Part of the process is knowing how well-recorded and mixed albums sound in your room. In a new space, it’s also about listening for any problems in acoustical design or the monitoring system and any quirks or deficiencies in the sound. Plan on spending a lot of time listening to music in any new control room or on any new set of speakers. I am talking about maybe 4 to 5 hours per week for a couple of months. Most of this time needs to be active listening, not background music. Listen to each instrument in the mix and how it sounds. Listen to the 3D field of the mix, where is each instrument placed and what the perception of the performance space is.
The playlist is important because listening to poorly mixed music is going to falsely calibrate your ears and lead you to bad sounding mixes. You’ll want to listen to music in the genre’s that you usually work in, and search for albums in that genre that are noted for their outstanding engineering and sound. A little bit of Internet research should help you formulate a list.
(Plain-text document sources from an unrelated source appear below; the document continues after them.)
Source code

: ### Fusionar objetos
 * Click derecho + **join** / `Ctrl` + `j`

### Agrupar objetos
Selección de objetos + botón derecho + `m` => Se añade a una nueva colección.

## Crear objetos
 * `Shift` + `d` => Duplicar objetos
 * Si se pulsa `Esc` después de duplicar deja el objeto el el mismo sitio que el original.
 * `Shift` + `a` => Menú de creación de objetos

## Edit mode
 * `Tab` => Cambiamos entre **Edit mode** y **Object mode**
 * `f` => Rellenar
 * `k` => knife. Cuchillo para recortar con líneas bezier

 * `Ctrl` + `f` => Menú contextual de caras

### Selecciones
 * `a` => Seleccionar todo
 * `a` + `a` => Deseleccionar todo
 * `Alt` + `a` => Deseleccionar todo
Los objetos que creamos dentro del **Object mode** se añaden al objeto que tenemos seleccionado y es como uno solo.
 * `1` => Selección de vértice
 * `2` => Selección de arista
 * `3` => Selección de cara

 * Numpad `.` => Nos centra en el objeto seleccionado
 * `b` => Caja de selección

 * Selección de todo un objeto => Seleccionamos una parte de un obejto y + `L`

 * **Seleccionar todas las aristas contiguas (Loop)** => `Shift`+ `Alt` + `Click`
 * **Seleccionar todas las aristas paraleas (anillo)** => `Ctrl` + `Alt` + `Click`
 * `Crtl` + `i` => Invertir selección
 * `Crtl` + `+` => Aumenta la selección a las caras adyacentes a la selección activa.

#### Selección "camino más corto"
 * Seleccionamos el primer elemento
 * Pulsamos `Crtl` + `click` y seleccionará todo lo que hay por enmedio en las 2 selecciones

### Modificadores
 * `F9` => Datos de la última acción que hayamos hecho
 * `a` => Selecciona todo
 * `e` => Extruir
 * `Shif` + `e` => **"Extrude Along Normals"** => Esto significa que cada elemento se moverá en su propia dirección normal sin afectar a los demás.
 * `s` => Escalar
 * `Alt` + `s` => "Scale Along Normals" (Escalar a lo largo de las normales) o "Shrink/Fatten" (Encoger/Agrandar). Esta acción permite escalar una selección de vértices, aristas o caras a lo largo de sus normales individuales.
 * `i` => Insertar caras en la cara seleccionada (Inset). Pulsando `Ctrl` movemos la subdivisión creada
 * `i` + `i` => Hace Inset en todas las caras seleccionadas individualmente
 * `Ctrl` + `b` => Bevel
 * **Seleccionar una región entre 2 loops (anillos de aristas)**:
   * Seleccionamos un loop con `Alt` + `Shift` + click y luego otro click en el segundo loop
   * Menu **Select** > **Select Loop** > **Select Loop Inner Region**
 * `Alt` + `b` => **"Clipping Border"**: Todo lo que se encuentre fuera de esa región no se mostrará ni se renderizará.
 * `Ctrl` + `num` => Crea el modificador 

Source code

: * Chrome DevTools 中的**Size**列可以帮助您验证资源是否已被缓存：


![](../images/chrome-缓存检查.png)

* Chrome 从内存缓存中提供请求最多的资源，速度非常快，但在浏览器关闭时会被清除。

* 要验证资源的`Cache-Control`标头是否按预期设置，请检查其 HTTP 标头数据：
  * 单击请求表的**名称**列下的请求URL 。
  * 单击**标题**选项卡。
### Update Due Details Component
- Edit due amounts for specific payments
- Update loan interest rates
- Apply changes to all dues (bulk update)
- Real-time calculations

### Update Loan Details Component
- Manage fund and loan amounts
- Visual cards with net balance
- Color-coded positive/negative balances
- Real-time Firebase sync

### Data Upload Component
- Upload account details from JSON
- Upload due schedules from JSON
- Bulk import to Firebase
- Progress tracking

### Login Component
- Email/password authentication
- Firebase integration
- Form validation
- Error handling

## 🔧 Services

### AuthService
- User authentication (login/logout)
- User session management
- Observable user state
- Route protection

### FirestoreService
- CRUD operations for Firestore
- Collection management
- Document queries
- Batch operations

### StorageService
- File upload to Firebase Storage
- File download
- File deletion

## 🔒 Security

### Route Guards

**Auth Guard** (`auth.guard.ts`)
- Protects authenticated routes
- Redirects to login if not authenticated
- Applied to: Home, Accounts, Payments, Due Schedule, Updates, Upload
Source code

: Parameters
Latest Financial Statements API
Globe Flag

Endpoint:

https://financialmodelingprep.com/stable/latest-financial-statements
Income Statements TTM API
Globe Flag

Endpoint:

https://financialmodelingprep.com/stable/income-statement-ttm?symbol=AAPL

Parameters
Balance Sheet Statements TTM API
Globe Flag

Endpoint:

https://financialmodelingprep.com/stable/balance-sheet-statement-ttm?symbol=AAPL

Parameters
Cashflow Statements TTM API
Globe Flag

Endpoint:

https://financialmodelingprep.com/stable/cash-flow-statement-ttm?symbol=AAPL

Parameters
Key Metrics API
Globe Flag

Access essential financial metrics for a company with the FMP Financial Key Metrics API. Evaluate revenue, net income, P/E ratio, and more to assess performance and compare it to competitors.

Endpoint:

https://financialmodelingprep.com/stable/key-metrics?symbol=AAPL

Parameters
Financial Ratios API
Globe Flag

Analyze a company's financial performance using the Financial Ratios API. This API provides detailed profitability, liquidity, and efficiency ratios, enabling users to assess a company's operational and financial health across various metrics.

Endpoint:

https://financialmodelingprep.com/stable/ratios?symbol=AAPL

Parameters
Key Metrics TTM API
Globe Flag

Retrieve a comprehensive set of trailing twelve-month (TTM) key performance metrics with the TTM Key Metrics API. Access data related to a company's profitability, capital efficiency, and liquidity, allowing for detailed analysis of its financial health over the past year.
And it should go without saying that you should not be listening to any MP3 or otherwise compressed files. Listen to CDs or at least 16bit .wav files recorded at 44.1 kHz or higher. Compressed files sound fine for casual listening, but not for critical listening. Save them for when you are in the car or out jogging.
You should also listen to some of your favorite music as long is it is of good quality and again no compressed files. The last items on the list should be good quality music that you have produced in the past, assuming you are not just starting out.
Then start listening. Get it into your head how a well-mixed piece sounds in your room. Stand up, lean forward and back, move sideways in either direction. Is the sound consistent? Or is there a “sweet spot” you need to be in to hear correctly? Put on a track with a lot of bass and walk around the room. Listen for spots where the bass goes away or gets very boomy. If it’s a problem, you maybe need to add some bass traps in the corners of the room. At least you can have your clients avoid standing in those places when you are mixing, so they do not hear false bass.
Listen to a recording where you know that the vocalist is centered, sit in your mixing position and close your eyes and make sure the vocalist is in the center. If the vocalist is off center, you may have a problem with symmetry in the room, or maybe the gain on one channel of the amplifier needs to go up or down a dB or two. Make sure the connections from the output of your workstation, to the monitor mixer if you have one, and to the amp are good. Make sure the switches in the monitor mixer are making good contact. On my Mackie BigKnob, I have a switch that occasionally goes flaky and upsets the channel balance. I flick it about 20 times, and it’s fine for a few months again.
If you have more than one set of monitors, do it with each set. In addition to my main monitors, which are JBL L100s, we have a set of NS-10 near field monitors, and I run these checks on both sets, though I do most of my listening on the L100s. After listening consistently for a few days you’ll get an idea of what well-mixed music should sound like in your room, you’ll also know if there are any serious deficiencies in the space or monitors that need fixing.
After a week or so of listening in my new room, I thought I had occasionally been hearing some brittleness in the sound. I finally decided that the problem was the tweeter in the left L100 which I replaced. The brittleness went away. The L100s have adjustments for volume to the tweeter and the midrange speaker. At this time, after a few weeks of listening, I made some minor changes to these settings for what I thought was the most balanced sound in the room.
For my regular checks, I have 6 or 7 songs in a file that I use for listening tests. They are a variety of styles and arrangements that let me evaluate my monitor system. I’ll do a listening test every few months just to make sure the system is working properly, checking for distortion, stereo imaging and any other problems that might pop up. I also spend a half hour or so listening before mixing a new project. I listen to the songs I use for testing plus some of the artist’s recordings. I may also listen to the recordings of other artists when my client tells me, “I want my songs to sound like Artist X’s new album.” That sometimes helps with the mixing.
Knowing what a good mix sounds like in your listening space helps you become a better engineer and produce a better product.
A couple of other tips on mixing and listening. During a long mixing session, there will be a point where everything sounds terrible no matter what you. This is the time to stop and resume again tomorrow with a set of fresh ears. When listening fatigue sets in, you are not going to be happy with your mix, so it is best just to stop.
When you have finished a mix, let it sit for a couple of days and then listen to it again and make sure you are still happy with the final product. Listen to it in the car and a couple of other home systems to make sure it sounds good there also.